Reading passage:
[Start of section]
1 -div is adjoint to d
2 Laplace-de Rham operator
3 Properties
- 3.1 Proof

[edit] -div is adjoint to d

The claim is made that −div is adjoint to d:

$\int_M df(X) \;\omega = - \int_M f \, \operatorname{div} X \;\omega$

Proof of the above statement:

$\int_M (f\mathrm{div}(X) + X(f)) \omega = \int_M (f\mathcal{L}_X + \mathcal{L}_X(f)) \omega$

$= \int_M \mathcal{L}_X f\omega = \int_M \mathrm{d} \iota_X f\omega = \int_{\partial M} \iota_X f\omega$

If f has compact support, then the last integral vanishes, and we have the desired result.
[End of section]
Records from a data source
[Start of section]
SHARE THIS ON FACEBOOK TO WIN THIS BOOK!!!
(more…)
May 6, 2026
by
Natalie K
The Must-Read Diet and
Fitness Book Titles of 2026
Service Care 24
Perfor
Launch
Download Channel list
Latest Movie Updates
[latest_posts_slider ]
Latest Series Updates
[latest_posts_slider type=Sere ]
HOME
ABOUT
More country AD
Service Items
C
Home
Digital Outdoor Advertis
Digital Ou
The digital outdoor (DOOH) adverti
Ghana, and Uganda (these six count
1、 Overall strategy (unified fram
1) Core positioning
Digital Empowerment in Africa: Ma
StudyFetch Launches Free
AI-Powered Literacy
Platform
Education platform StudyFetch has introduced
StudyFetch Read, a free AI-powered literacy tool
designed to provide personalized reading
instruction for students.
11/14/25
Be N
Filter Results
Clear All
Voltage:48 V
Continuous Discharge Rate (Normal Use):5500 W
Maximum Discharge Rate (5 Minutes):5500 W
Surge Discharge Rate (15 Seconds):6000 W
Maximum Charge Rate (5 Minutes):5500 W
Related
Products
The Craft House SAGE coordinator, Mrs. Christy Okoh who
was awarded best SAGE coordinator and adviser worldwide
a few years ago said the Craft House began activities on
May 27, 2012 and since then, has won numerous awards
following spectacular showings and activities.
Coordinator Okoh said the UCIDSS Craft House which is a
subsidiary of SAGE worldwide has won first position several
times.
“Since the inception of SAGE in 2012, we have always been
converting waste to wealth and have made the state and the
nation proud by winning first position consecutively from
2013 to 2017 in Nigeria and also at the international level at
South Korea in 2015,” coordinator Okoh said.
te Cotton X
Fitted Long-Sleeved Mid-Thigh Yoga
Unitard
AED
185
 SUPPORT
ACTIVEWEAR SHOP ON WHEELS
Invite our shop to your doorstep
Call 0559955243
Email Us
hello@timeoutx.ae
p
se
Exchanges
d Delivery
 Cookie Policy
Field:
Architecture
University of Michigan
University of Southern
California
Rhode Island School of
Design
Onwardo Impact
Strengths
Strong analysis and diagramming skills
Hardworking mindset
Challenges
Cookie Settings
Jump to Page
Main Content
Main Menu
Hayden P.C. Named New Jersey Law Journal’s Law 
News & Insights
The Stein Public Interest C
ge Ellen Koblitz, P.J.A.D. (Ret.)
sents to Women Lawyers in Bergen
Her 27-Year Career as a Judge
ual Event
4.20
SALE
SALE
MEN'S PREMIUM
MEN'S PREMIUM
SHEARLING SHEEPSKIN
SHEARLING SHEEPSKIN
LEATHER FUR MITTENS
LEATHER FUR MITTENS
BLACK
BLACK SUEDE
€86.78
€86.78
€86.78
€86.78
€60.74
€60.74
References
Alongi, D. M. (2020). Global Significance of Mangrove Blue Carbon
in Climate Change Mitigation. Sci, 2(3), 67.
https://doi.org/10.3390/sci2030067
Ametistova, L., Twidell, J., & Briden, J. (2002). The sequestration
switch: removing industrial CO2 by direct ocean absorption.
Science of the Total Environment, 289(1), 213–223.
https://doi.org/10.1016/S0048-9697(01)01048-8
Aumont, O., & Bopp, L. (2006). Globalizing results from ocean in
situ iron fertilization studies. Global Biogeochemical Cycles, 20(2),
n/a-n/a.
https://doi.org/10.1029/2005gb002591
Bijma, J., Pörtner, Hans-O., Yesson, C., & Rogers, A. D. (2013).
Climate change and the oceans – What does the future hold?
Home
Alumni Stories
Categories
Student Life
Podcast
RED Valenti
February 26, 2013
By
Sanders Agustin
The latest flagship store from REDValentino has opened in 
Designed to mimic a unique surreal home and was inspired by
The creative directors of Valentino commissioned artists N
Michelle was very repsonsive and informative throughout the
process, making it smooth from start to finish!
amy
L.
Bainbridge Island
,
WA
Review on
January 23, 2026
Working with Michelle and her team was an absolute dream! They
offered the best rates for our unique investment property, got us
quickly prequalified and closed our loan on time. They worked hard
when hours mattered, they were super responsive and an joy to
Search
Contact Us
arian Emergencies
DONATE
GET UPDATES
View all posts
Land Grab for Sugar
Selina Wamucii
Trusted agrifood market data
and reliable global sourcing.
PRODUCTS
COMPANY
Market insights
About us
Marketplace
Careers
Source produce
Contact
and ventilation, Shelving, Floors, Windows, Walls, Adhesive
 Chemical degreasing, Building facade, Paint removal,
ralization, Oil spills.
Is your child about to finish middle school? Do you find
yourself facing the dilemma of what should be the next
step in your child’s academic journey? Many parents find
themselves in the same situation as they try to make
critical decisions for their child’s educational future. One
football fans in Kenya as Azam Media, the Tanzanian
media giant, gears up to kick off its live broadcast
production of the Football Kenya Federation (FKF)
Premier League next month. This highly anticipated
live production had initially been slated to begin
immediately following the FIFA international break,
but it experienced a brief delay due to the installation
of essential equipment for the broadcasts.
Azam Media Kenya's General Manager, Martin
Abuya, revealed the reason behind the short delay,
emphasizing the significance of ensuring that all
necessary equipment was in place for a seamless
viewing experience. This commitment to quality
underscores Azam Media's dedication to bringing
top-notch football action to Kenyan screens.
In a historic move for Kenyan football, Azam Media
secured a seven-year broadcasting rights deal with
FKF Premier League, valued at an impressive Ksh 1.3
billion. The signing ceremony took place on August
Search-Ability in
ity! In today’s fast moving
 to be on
[End of section]
Parts of the exercise:
**A.** Using the passage on the adjoint of d, decide whether each statement agrees with it: (i) the passage asserts that −div is adjoint to d; (ii) the passage offers no proof of its claim. Answer yes or no for each, quoting the deciding words.
**B.** According to the passage on the adjoint of d, what condition on f makes the last integral vanish?

Solutions to the problems:
**A.**
(i) Yes: "The claim is made that −div is adjoint to d"
(ii) No: "Proof of the above statement:"

**B.** The condition is that f has compact support.